Regardless of who (if anyone) goes to court, what should consumers take away from in regard to this tragedy's long-term implications for Uber, and for autonomous vehicles at large?

Smith suggests the incident shouldn't lead to greater fear of self-driving cars.

"It's important to remember that new technologies won't be perfect — but also that the status quo is terribly imperfect," he says. "On the same day this tragedy happened, 100 other people died in crashes in the United States alone."

Every death is tragic, of course, but that doesn't mean autonomous vehicles aren't statistically safer than human drivers. In fact, research has suggested that 90 percent of traffic accidents could be prevented by driverless cars.

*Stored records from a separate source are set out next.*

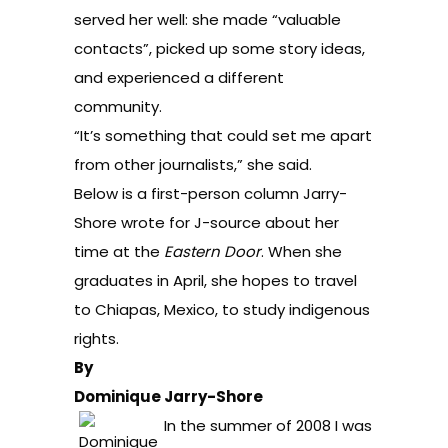
served her well: she made “valuable
contacts”, picked up some story ideas,
and experienced a different
community.
“It’s something that could set me apart
from other journalists,” she said.
Below is a first-person column Jarry-
Shore wrote for J-source about her
time at the
Eastern Door
. When she
graduates in April, she hopes to travel
to Chiapas, Mexico, to study indigenous
rights.
By
Dominique Jarry-Shore
In the summer of 2008 I was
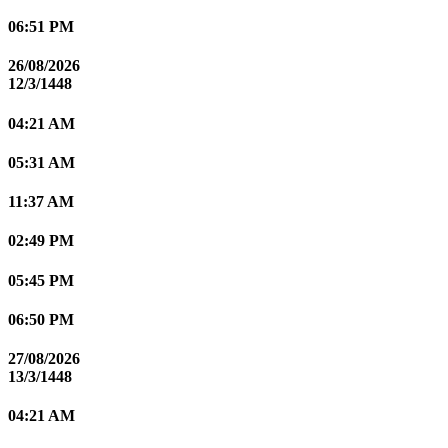
06:51 PM
26/08/2026
12/3/1448
04:21 AM
05:31 AM
11:37 AM
02:49 PM
05:45 PM
06:50 PM
27/08/2026
13/3/1448
04:21 AM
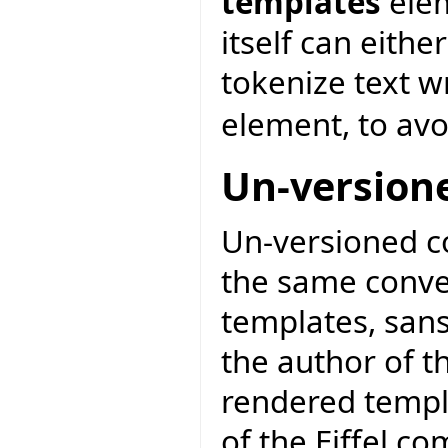
templates
elem
itself can eithe
tokenize text 
element, to avo
Un-version
Un-versioned c
the same conve
templates, san
the author of t
rendered templa
of the Eiffel c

"We should be concerned about automated driving," Smith says, "but terrified about conventional driving."

This incident is probably the first of many that will bring heightened scrutiny to autonomous driving as it inches closer to the open market. But Smith and Abbas both hope that consumers will demand more transparency from manufacturers rather than moving away from self-driving cars altogether.

"We have opened up a new can of ethical issues," says Abbas of the Uber's accident. "If I’m driving a car and I’m going to collide, do I save the most number of people, or do I save my family? Who is making those tradeoffs on our behalf? How are they making them and how are the numbers entered?" These are questions consumers deserve the answers to, he says, for any car they might ride in.

For example, a majority of respondents to a 2016 survey claimed that self-driving cars should be utilitarian; that is, they should save the greatest number of lives possible in emergency situations, even at the expense of their drivers. However, most respondents also claimed they would prefer to purchase a car that protected its own passengers at all costs. The issue is further complicated by child passengers and valuable cargo, not to mention pets.

At the moment, there's little publicly available information about how algorithms like Uber's act, and how these decisions are made.

Abbas hopes incidents like this will pressure companies to put more information about their ethics into the public eye, so consumers can better make decisions in line with their values.

"When a company wants to introduce a vehicle, they’re going to have to answer a lot of questions about the algorithm, the performance, which, as consumers, we don’t get to hear about today."